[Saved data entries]

%%

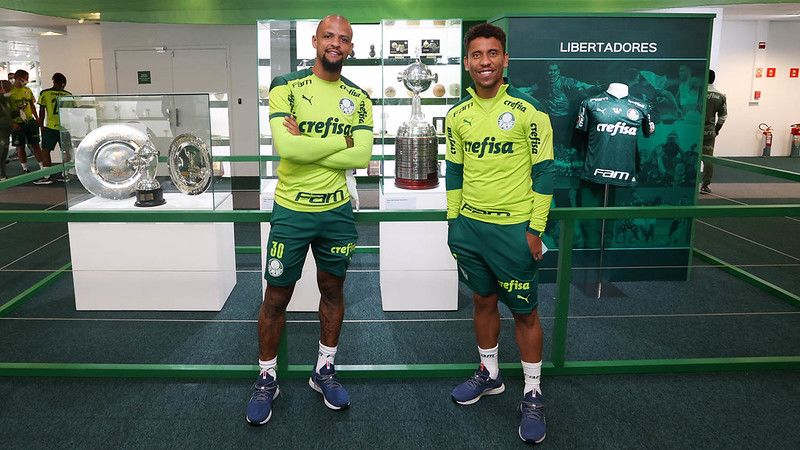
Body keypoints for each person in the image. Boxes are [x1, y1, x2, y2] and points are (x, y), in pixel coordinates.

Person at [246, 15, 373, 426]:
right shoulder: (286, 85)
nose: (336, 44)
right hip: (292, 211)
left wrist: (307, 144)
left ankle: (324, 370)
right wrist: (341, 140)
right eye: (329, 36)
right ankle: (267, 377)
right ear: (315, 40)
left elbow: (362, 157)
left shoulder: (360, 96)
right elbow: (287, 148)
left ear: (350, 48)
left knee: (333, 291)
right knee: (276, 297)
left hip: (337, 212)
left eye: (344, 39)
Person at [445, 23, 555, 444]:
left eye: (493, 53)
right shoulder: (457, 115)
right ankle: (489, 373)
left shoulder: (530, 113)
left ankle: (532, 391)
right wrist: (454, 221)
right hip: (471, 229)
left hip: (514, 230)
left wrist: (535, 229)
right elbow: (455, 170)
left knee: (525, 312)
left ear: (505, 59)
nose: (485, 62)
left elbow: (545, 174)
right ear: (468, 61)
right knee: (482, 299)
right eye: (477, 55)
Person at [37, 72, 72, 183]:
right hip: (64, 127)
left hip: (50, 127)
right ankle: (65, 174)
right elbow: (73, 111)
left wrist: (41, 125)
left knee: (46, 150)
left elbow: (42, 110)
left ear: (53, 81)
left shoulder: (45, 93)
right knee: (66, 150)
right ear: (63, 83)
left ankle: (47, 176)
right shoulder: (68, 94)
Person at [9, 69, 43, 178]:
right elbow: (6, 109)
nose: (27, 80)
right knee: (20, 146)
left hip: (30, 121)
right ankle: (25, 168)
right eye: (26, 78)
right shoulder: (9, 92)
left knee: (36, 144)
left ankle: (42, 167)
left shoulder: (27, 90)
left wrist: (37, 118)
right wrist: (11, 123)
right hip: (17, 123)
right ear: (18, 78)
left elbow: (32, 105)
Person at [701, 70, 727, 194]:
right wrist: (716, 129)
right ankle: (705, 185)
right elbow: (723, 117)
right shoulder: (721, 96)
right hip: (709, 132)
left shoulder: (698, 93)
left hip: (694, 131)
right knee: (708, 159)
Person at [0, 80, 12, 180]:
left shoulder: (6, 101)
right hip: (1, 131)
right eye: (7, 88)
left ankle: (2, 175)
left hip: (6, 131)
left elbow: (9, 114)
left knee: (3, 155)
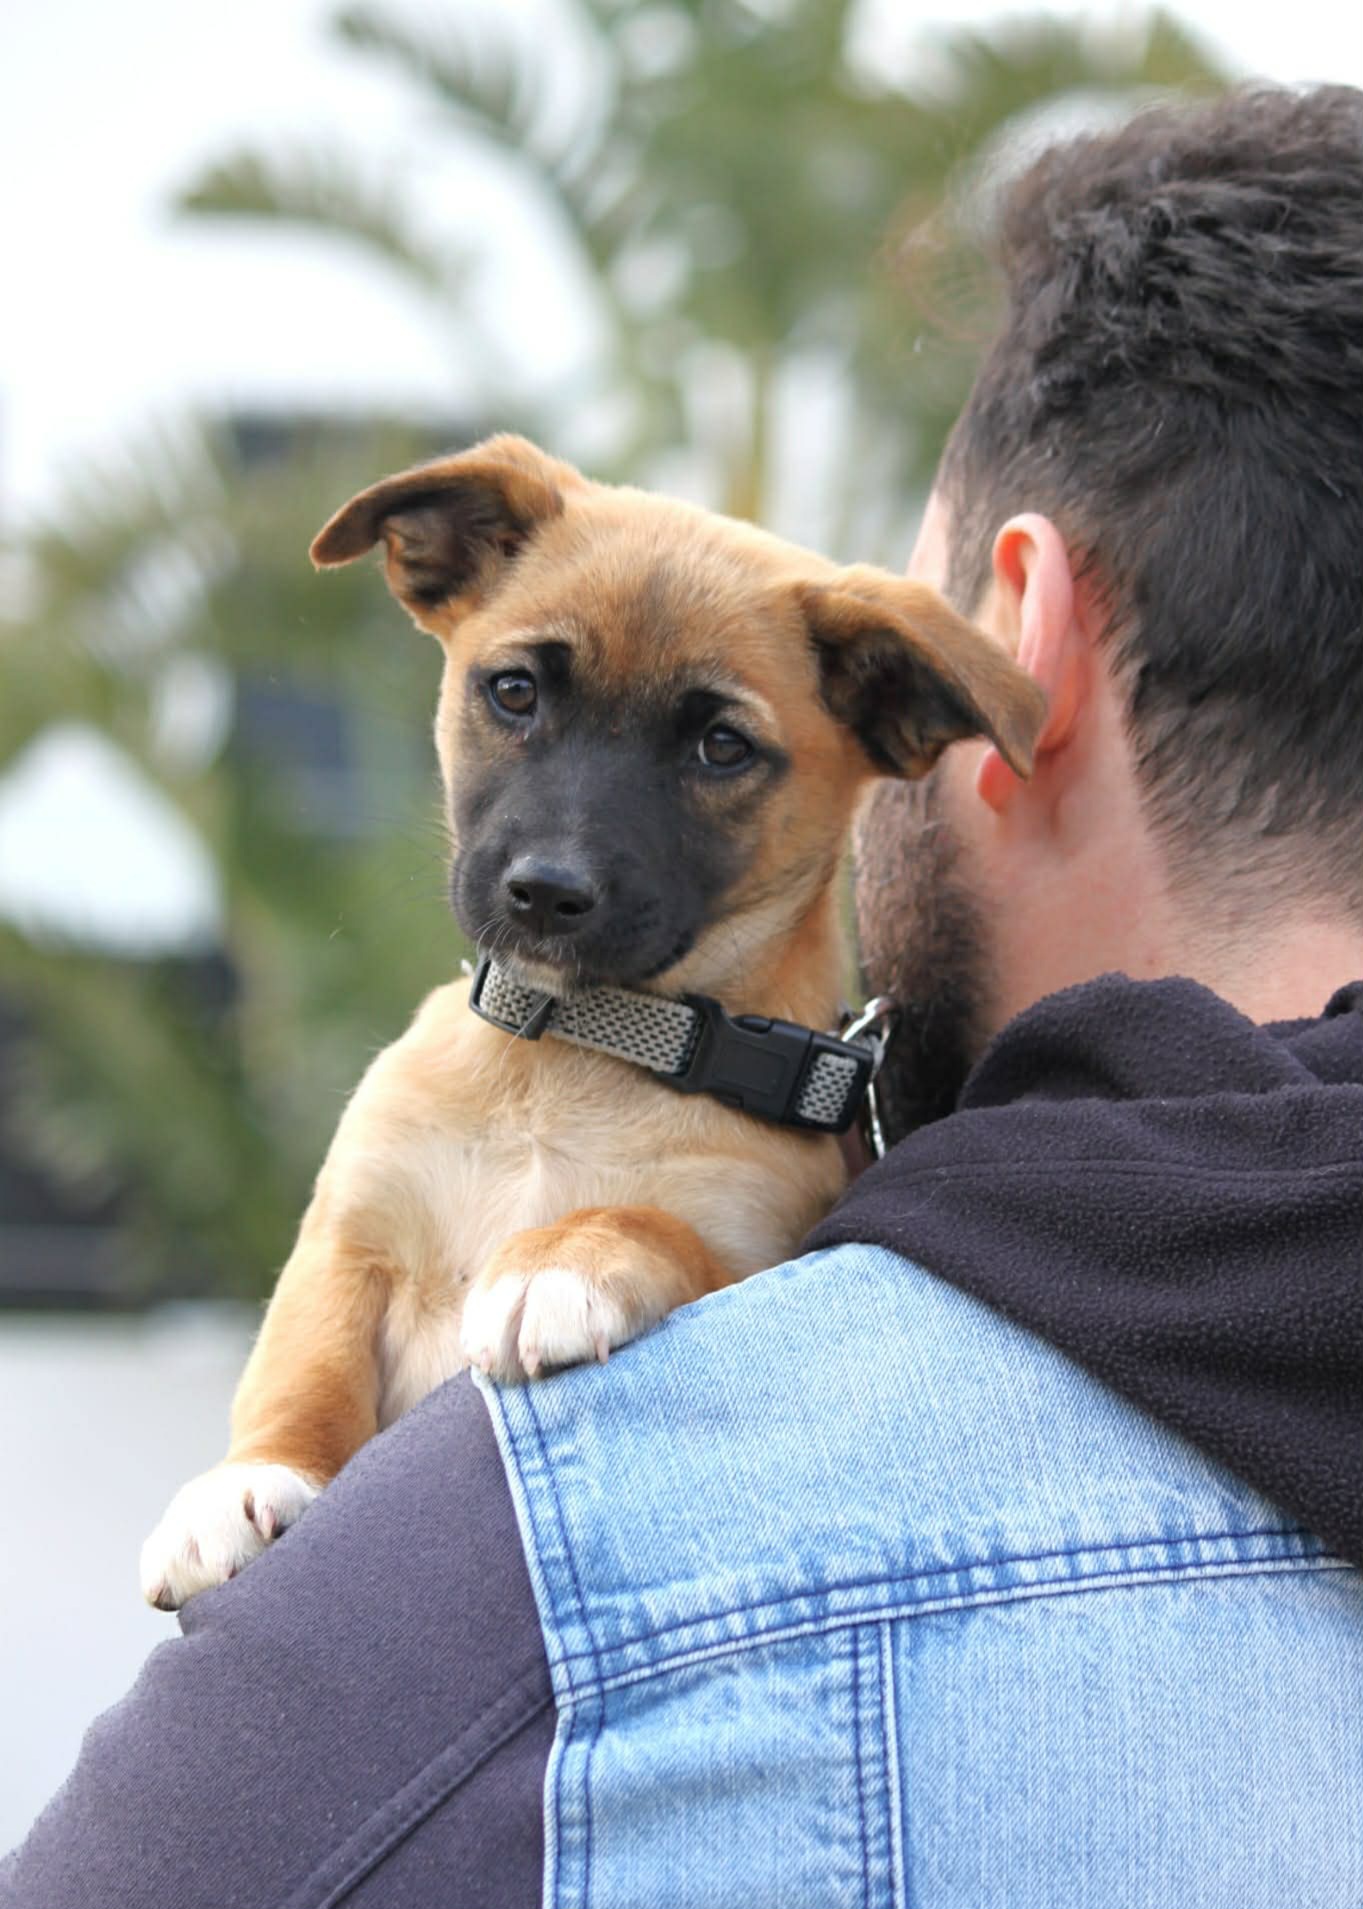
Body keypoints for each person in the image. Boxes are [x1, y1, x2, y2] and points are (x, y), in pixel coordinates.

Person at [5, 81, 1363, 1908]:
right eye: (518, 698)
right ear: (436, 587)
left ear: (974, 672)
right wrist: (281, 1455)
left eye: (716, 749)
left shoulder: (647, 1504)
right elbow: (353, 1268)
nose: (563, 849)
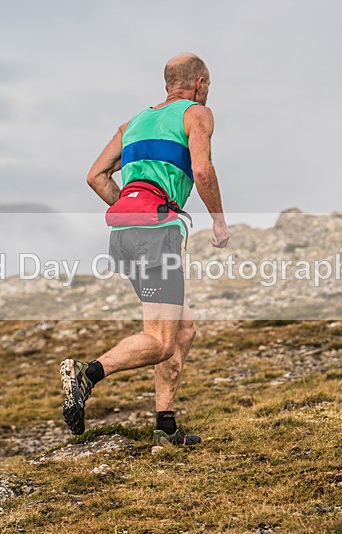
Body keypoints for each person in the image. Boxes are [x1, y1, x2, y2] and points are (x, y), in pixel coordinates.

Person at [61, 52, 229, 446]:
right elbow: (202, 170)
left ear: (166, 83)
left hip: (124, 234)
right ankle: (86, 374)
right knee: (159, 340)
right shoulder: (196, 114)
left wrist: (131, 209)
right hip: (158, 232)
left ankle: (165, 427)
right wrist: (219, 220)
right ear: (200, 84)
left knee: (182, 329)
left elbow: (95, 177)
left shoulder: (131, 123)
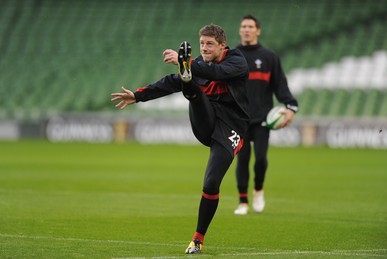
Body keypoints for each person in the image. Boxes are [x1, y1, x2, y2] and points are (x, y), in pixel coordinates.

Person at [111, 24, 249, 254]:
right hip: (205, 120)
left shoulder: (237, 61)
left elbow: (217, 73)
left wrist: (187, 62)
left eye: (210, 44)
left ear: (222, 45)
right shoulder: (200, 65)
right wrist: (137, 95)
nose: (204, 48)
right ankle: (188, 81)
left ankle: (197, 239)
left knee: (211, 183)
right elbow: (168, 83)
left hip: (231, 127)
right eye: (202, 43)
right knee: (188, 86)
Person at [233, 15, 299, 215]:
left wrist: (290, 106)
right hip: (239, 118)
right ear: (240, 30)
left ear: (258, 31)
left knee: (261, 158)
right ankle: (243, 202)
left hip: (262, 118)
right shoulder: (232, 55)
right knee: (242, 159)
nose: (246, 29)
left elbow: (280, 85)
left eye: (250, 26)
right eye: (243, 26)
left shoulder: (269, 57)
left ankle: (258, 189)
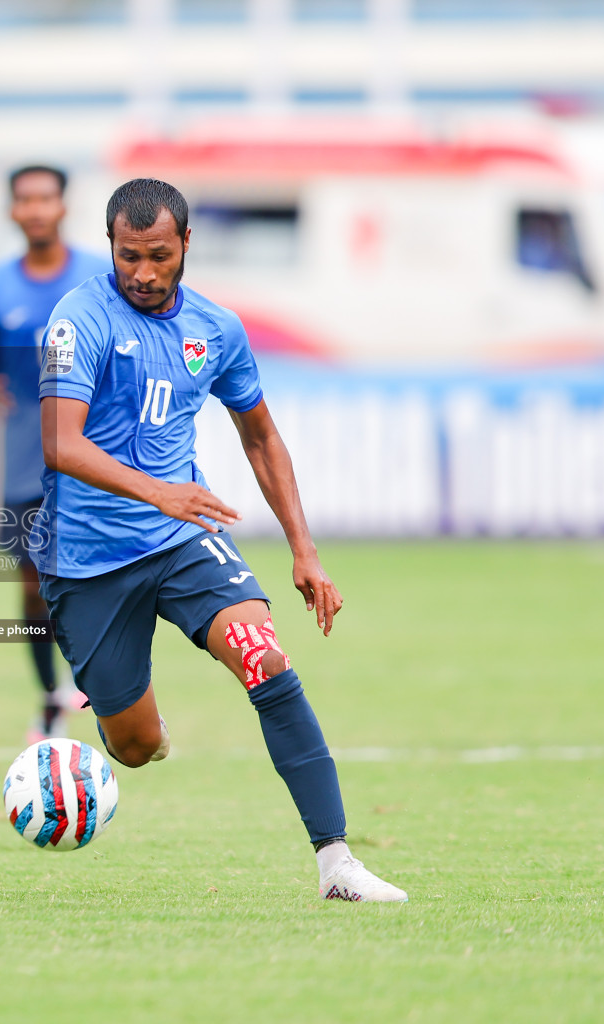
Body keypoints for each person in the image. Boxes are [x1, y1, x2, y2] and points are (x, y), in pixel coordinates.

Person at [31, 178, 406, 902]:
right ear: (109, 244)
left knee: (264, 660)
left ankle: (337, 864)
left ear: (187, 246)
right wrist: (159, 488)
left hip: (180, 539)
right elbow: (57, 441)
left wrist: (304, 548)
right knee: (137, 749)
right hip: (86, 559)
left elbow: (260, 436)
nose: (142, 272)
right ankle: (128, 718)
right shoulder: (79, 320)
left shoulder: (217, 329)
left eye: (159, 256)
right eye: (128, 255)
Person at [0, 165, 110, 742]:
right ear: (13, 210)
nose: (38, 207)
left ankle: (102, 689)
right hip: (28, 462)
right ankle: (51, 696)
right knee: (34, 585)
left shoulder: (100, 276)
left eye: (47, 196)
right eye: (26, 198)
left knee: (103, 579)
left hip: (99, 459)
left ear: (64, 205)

%%

**Instructions to follow**
Reprint the data verbatim, pictures excluded.

**Reply**
Body keypoints for each person in the image. Boxes are [x1, y1, x2, y2] and points are (x, y), in pixel coordinates.

Person at [246, 15, 373, 426]:
right shoulder: (286, 85)
nose: (336, 44)
right hip: (292, 211)
left wrist: (307, 144)
left ankle: (324, 370)
right wrist: (341, 140)
right eye: (329, 36)
right ankle: (267, 377)
right ear: (315, 40)
left elbow: (362, 157)
left shoulder: (360, 96)
right elbow: (287, 148)
left ear: (350, 48)
left knee: (333, 291)
right knee: (276, 297)
left hip: (337, 212)
left eye: (344, 39)
Person at [445, 23, 555, 444]:
left eye: (493, 53)
right shoulder: (457, 115)
right ankle: (489, 373)
left shoulder: (530, 113)
left ankle: (532, 391)
right wrist: (454, 221)
right hip: (471, 229)
left hip: (514, 230)
left wrist: (535, 229)
right elbow: (455, 170)
left knee: (525, 312)
left ear: (505, 59)
nose: (485, 62)
left elbow: (545, 174)
right ear: (468, 61)
right knee: (482, 299)
right eye: (477, 55)
Person at [37, 72, 72, 183]:
right hip: (64, 127)
left hip: (50, 127)
right ankle: (65, 174)
right elbow: (73, 111)
left wrist: (41, 125)
left knee: (46, 150)
left elbow: (42, 110)
left ear: (53, 81)
left shoulder: (45, 93)
right knee: (66, 150)
right ear: (63, 83)
left ankle: (47, 176)
right shoulder: (68, 94)
Person at [9, 69, 43, 178]:
right elbow: (6, 109)
nose: (27, 80)
right knee: (20, 146)
left hip: (30, 121)
right ankle: (25, 168)
right eye: (26, 78)
right shoulder: (9, 92)
left knee: (36, 144)
left ankle: (42, 167)
left shoulder: (27, 90)
left wrist: (37, 118)
right wrist: (11, 123)
right hip: (17, 123)
right ear: (18, 78)
left elbow: (32, 105)
Person at [701, 70, 727, 194]:
right wrist: (716, 129)
right ankle: (705, 185)
right elbow: (723, 117)
right shoulder: (721, 96)
right hip: (709, 132)
left shoulder: (698, 93)
left hip: (694, 131)
right knee: (708, 159)
Person at [0, 80, 12, 180]:
left shoulder: (6, 101)
right hip: (1, 131)
right eye: (7, 88)
left ankle: (2, 175)
left hip: (6, 131)
left elbow: (9, 114)
left knee: (3, 155)
Body keypoints for each person in the image. Boxes are [x1, y1, x2, y2] and points are (x, y), in pixel coordinates.

Person at [5, 81, 1363, 1908]:
right eye: (518, 698)
right ear: (436, 587)
left ear: (974, 672)
right wrist: (281, 1455)
left eye: (716, 749)
left shoulder: (647, 1504)
right elbow: (353, 1268)
nose: (563, 849)
Body keypoints for each person in the image. Boxes are [x1, y1, x2, y2] and points are (x, y), in pixel coordinates.

Person at [61, 52, 229, 446]:
right elbow: (202, 170)
left ear: (166, 83)
left hip: (124, 234)
right ankle: (86, 374)
right knee: (159, 340)
right shoulder: (196, 114)
left wrist: (131, 209)
right hip: (158, 232)
left ankle: (165, 427)
right wrist: (219, 220)
right ear: (200, 84)
left knee: (182, 329)
left elbow: (95, 177)
left shoulder: (131, 123)
Body keypoints for each person in the image. Boxes are [x1, y1, x2, y2] and points are (x, y), in pixel coordinates.

Person at [111, 24, 249, 254]:
right hip: (205, 120)
left shoulder: (237, 61)
left elbow: (217, 73)
left wrist: (187, 62)
left eye: (210, 44)
left ear: (222, 45)
right shoulder: (200, 65)
right wrist: (137, 95)
nose: (204, 48)
right ankle: (188, 81)
left ankle: (197, 239)
left knee: (211, 183)
right elbow: (168, 83)
left hip: (231, 127)
right eye: (202, 43)
right knee: (188, 86)
Person at [233, 15, 299, 215]:
left wrist: (290, 106)
right hip: (239, 118)
right ear: (240, 30)
left ear: (258, 31)
left knee: (261, 158)
right ankle: (243, 202)
left hip: (262, 118)
right shoulder: (232, 55)
right knee: (242, 159)
nose: (246, 29)
left elbow: (280, 85)
left eye: (250, 26)
right eye: (243, 26)
left shoulder: (269, 57)
left ankle: (258, 189)
Body keypoints for each person in the image. Boxes are [x1, y1, x2, y2] and points are (x, y), in pixel coordinates.

Person at [31, 178, 406, 902]:
right ear: (109, 244)
left knee: (264, 660)
left ankle: (337, 864)
left ear: (187, 246)
right wrist: (159, 488)
left hip: (180, 539)
right elbow: (57, 441)
left wrist: (304, 548)
right knee: (137, 749)
right hip: (86, 559)
left elbow: (260, 436)
nose: (142, 272)
right ankle: (128, 718)
right shoulder: (79, 320)
left shoulder: (217, 329)
left eye: (159, 256)
right eye: (128, 255)
Person at [0, 165, 110, 742]:
right ear: (13, 210)
nose: (38, 207)
left ankle: (102, 689)
right hip: (28, 462)
right ankle: (51, 696)
right knee: (34, 585)
left shoulder: (100, 276)
left eye: (47, 196)
right eye: (26, 198)
left knee: (103, 579)
left hip: (99, 459)
left ear: (64, 205)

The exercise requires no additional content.